» Programme CIA : Hélène Flautre et Thomas Hammarberg appellent à la fin du déni et de l’impunité »

29 octobre 2012
Le Parlement européen s’est toujours attaché à défendre les valeurs au nom desquelles l’Union s’est vu attribuer le prix Nobel de la paix 2012. Toutefois, son engagement ne reçoit pas toujours de réponses très constructives de la part des Etats membres et des autres institutions de l’UE.

Le 11 septembre 2012, les parlementaires ont adopté un important rapport d’initiative qui envoie un message fort aux Etats membres de l’Union. Le Parlement européen les presse de clarifier leur implication dans le programme de la CIA de détentions secrètes et de torture en Europe, en lien avec la guerre contre le terrorisme.

Cet appel fait suite à un rapport factuel et très poussé, mettant en lumière une complicité européenne dans des crimes de tortures, de détentions secrètes et de disparitions forcées.

Le rapport du Parlement Européen dénonce l’absence d’investigations claires sur les circonstances entourant ces graves violations aux droits de l’Homme, et ceci malgré le nombre croissant de preuves relevées par les institutions internationales de défense des droits de l’Homme, la société civile et les médias.

Il est pourtant avéré que les gouvernements européens ont fourni une aide à la CIA pour le transport par avion de suspects déportés vers des centres d’interrogatoires clandestins et que des tortures sévères ont été infligées dans ces « sites noirs », incluant le waterboarding (simulation de noyade), des exécutions simulées et des menaces à l’encontre des membres de la famille des victimes.

Tous les détenus conduits dans ces centres de détentions secrets, comme de nombreux autres suspects remis à la CIA, ont été soumis de multiples fois à des faits dégradants et humiliants : ils ont été déshabillés, ligotés, drogués, suspendus et affaiblis, puis emmenés de force à l’étranger dans des avions privés, vers un lieu et un destin inconnus.

Des infrastructures sécurisées ont été fournies par la Pologne, la Roumanie et la Lituanie, pour répondre aux demandes de la CIA de garder ces « détenus de grande importance ».
Ces demandes ont été faites dans le secret le plus absolu. Pendant longtemps, les gouvernements de ces Etats ont farouchement nié toute coopération avec la CIA.

Des investigations ont enfin été ouvertes en Pologne. Une enquête judiciaire est conduite par un groupe de procureurs spéciaux à Cracovie. Ceux-ci auraient, selon les médias locaux, mis en examen l’ancien chef de la sécurité polonaise dans le cadre de leur enquête sur l’existence de prisons secrètes de la CIA en Pologne.
Toutefois, l’on peut s’inquiéter de la lenteur des progrès accomplis par l’enquête, notamment en ce qui concerne la question de l’autorisation accordée par les autorités à la CIA d’installer un centre secret sur le territoire polonais.

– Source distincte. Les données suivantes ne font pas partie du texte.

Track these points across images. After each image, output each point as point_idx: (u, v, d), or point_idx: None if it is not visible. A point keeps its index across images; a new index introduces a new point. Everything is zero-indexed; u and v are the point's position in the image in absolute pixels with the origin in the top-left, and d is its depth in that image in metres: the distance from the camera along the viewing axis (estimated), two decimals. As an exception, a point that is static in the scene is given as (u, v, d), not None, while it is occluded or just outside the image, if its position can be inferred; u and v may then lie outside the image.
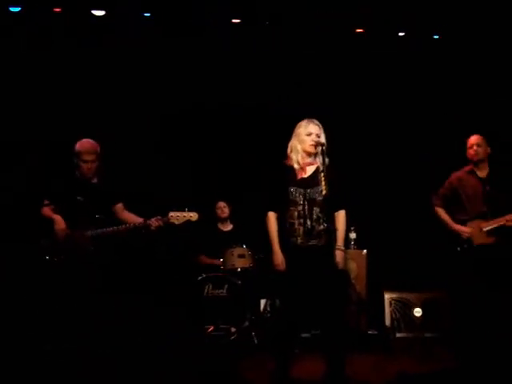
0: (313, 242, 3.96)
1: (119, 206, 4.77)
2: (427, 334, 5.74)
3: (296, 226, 3.99)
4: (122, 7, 5.91)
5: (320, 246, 3.95)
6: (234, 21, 6.10)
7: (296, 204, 4.01)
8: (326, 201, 3.88)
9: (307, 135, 4.06)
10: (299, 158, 4.08)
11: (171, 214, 4.54)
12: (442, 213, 5.15)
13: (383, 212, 6.34)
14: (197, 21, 6.06)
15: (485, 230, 4.90)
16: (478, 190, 4.99)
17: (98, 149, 4.67)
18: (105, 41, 6.03)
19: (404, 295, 5.89)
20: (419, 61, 6.43)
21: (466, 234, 4.95)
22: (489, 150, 5.04)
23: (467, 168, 5.11)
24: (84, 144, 4.65)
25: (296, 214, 4.00)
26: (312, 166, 4.10)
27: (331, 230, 3.89)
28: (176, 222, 4.55)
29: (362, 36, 6.32)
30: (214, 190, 6.30)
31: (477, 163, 5.02)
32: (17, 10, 5.82)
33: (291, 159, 4.12)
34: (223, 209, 6.17)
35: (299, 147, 4.08)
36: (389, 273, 6.06)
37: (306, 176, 4.09)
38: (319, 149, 4.00)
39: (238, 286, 5.54)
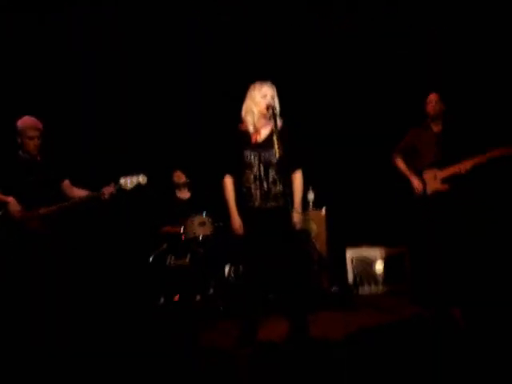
0: (270, 205, 3.97)
1: (66, 182, 4.69)
2: (389, 289, 5.88)
3: (253, 190, 4.00)
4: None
5: (278, 208, 3.95)
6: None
7: (252, 167, 4.01)
8: (281, 162, 3.87)
9: (262, 97, 4.02)
10: (255, 120, 4.06)
11: (121, 179, 4.50)
12: (400, 163, 5.28)
13: (339, 170, 6.38)
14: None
15: (439, 177, 5.01)
16: (433, 142, 5.14)
17: (41, 125, 4.56)
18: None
19: (365, 252, 6.04)
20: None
21: (417, 187, 5.06)
22: (443, 106, 5.16)
23: (424, 124, 5.24)
24: (27, 121, 4.53)
25: (252, 177, 4.00)
26: (266, 129, 4.08)
27: (288, 192, 3.90)
28: (128, 187, 4.50)
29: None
30: (169, 159, 6.21)
31: (433, 118, 5.15)
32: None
33: (246, 122, 4.09)
34: (180, 175, 6.14)
35: (255, 109, 4.05)
36: (349, 231, 6.14)
37: (260, 139, 4.07)
38: (271, 111, 3.98)
39: (200, 255, 5.54)
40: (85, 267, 5.22)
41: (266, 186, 3.97)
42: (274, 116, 3.94)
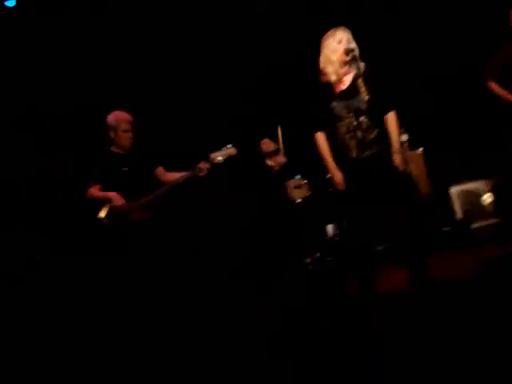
0: (367, 153, 3.81)
1: (160, 169, 4.71)
2: (501, 220, 5.58)
3: (347, 141, 3.84)
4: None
5: (376, 155, 3.79)
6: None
7: (342, 118, 3.85)
8: (371, 107, 3.71)
9: (338, 43, 3.84)
10: (336, 69, 3.87)
11: (211, 155, 4.48)
12: (496, 87, 4.86)
13: (428, 108, 6.07)
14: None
15: None
16: None
17: (132, 118, 4.65)
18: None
19: (470, 186, 5.74)
20: None
21: None
22: None
23: None
24: (120, 115, 4.63)
25: (344, 128, 3.84)
26: (349, 75, 3.90)
27: (383, 136, 3.73)
28: (220, 160, 4.49)
29: None
30: (253, 129, 6.12)
31: None
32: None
33: (326, 73, 3.91)
34: (268, 144, 6.04)
35: (333, 57, 3.86)
36: (449, 168, 5.87)
37: (345, 87, 3.89)
38: (351, 55, 3.79)
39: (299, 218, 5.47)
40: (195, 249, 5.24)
41: (359, 134, 3.80)
42: (354, 59, 3.77)
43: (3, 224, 5.33)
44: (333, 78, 3.89)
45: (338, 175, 3.88)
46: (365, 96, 3.69)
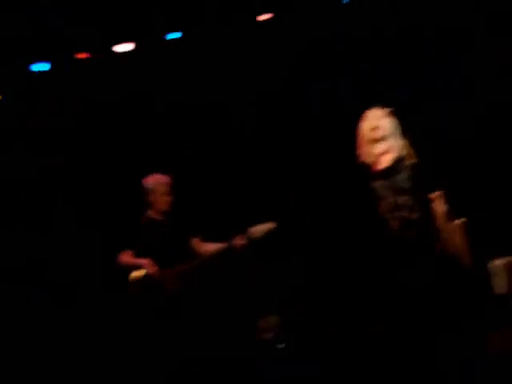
0: (411, 233, 3.69)
1: (196, 239, 4.64)
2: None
3: (389, 221, 3.72)
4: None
5: (419, 236, 3.69)
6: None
7: (382, 198, 3.73)
8: (415, 186, 3.64)
9: (372, 131, 3.73)
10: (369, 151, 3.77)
11: (250, 230, 4.35)
12: None
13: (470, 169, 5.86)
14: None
15: None
16: None
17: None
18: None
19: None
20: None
21: None
22: None
23: None
24: (159, 178, 4.65)
25: (385, 208, 3.72)
26: (388, 155, 3.78)
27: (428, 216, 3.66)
28: (259, 236, 4.37)
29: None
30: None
31: None
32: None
33: (360, 155, 3.83)
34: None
35: (361, 137, 3.77)
36: (492, 240, 5.66)
37: (384, 166, 3.77)
38: (379, 133, 3.73)
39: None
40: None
41: (402, 214, 3.69)
42: (385, 138, 3.70)
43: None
44: (367, 159, 3.80)
45: None
46: (407, 174, 3.60)
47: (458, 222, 5.48)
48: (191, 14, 5.59)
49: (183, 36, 5.71)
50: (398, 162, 3.69)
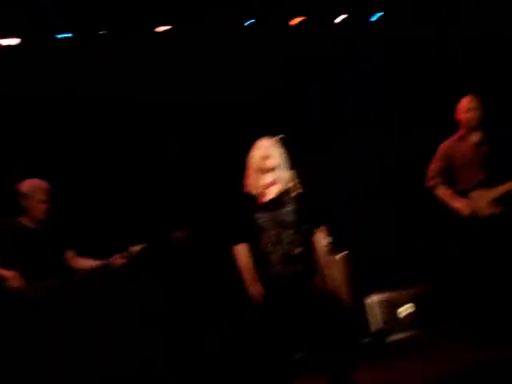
0: (290, 269, 3.58)
1: (70, 252, 4.33)
2: (420, 332, 5.44)
3: (269, 255, 3.59)
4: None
5: (299, 273, 3.59)
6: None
7: (265, 231, 3.61)
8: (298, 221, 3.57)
9: (263, 159, 3.66)
10: (255, 181, 3.69)
11: (130, 248, 4.24)
12: (443, 191, 4.67)
13: (352, 206, 5.96)
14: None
15: (490, 198, 4.47)
16: (474, 155, 4.57)
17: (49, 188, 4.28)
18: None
19: (389, 295, 5.55)
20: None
21: (464, 209, 4.50)
22: (482, 112, 4.61)
23: (457, 135, 4.67)
24: (36, 183, 4.26)
25: (267, 241, 3.60)
26: (274, 187, 3.70)
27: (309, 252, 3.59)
28: (134, 252, 4.24)
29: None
30: (169, 219, 5.76)
31: (473, 128, 4.58)
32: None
33: (246, 185, 3.74)
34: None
35: (251, 166, 3.70)
36: (371, 274, 5.72)
37: (269, 199, 3.68)
38: (270, 163, 3.68)
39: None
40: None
41: (283, 248, 3.57)
42: (274, 168, 3.64)
43: None
44: (253, 190, 3.70)
45: (256, 288, 3.62)
46: (292, 207, 3.54)
47: (338, 256, 5.61)
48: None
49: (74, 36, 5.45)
50: (283, 195, 3.61)
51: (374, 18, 6.03)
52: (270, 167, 3.65)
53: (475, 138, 4.63)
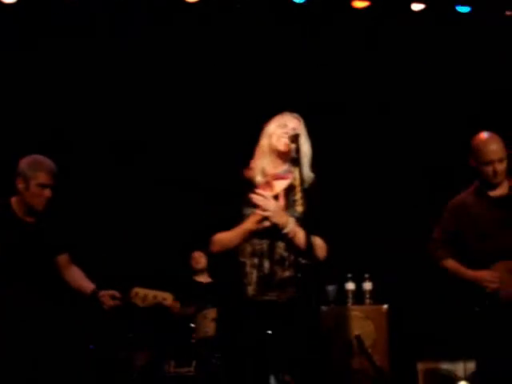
0: (271, 295, 2.64)
1: (64, 257, 3.41)
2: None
3: (247, 269, 2.67)
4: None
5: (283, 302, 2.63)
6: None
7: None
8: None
9: (280, 127, 2.74)
10: (265, 165, 2.76)
11: (136, 289, 3.20)
12: (450, 263, 3.41)
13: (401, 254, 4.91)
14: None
15: None
16: (495, 218, 3.30)
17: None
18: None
19: (443, 366, 4.46)
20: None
21: (490, 284, 3.31)
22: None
23: (472, 188, 3.41)
24: (41, 162, 3.23)
25: (249, 250, 2.68)
26: (283, 181, 2.76)
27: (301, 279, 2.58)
28: (140, 304, 3.21)
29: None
30: (187, 239, 5.08)
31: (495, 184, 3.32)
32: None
33: (254, 168, 2.81)
34: (198, 259, 5.08)
35: (267, 149, 2.76)
36: (420, 336, 4.66)
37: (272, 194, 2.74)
38: (294, 152, 2.64)
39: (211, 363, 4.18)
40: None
41: (267, 266, 2.63)
42: (297, 161, 2.63)
43: None
44: (258, 177, 2.76)
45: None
46: (293, 217, 2.63)
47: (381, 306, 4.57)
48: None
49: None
50: (290, 196, 2.73)
51: None
52: (289, 151, 2.69)
53: (497, 192, 3.35)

En Lituanie, un comité parlementaire a établi que deux sites avaient été équipés pour les détentions secrètes de la CIA.
Toutefois, le Procureur général a décidé de clore l’enquête, au motif qu’il n’existait aucune preuve attestant que ces centres aient été utilisés. Des parlementaires européens, les avocats des victimes, ainsi que des ONG, plaident pour la réouverture de l’enquête

Les autorités roumaines ont quant à elles conservé une position de déni total, et il n’existe actuellement aucun signe d’ouverture d’enquête, en dépit de nombreuses preuves convaincantes fournies par le Conseil de L’Europe ou d’autres acteurs.
Suite au vote de la résolution du Parlement européen, le Président Traian Basescu a reconnu la nécessité de lancer une enquête judicaire indépendante sur les faits de détentions secrètes en Roumanie. Si cette enquête est menée et suivie d’effets, cela marquera une étape importante dans la lutte visant à mettre fin à cette culture de l’impunité qui règne autour des complicités européennes dans la mise en place du programme de la CIA.

Dissimuler la vérité conduira uniquement à détruire la promesse européenne de dignité et de démocratie.
La Commission européenne, le Conseil et les Etats membres de l’Union doivent prendre au sérieux le rapport du Parlement, car il a pour but d’assurer la transparence sur ce qui a été fait au nom de notre sécurité commune.
Des enquêtes solides, ainsi que des poursuites, doivent être menées en réponse aux violations qui ont été commises.

Hélène Flautre

Membre du Parlement Européen, rapporteur pour le rapport parlementaire sur le programme CIA en Europe (adopté en Septembre 2012).

Thomas Hammarberg

Ex Commissaire aux Droits de l’Homme au sein du Conseil de l’Europe.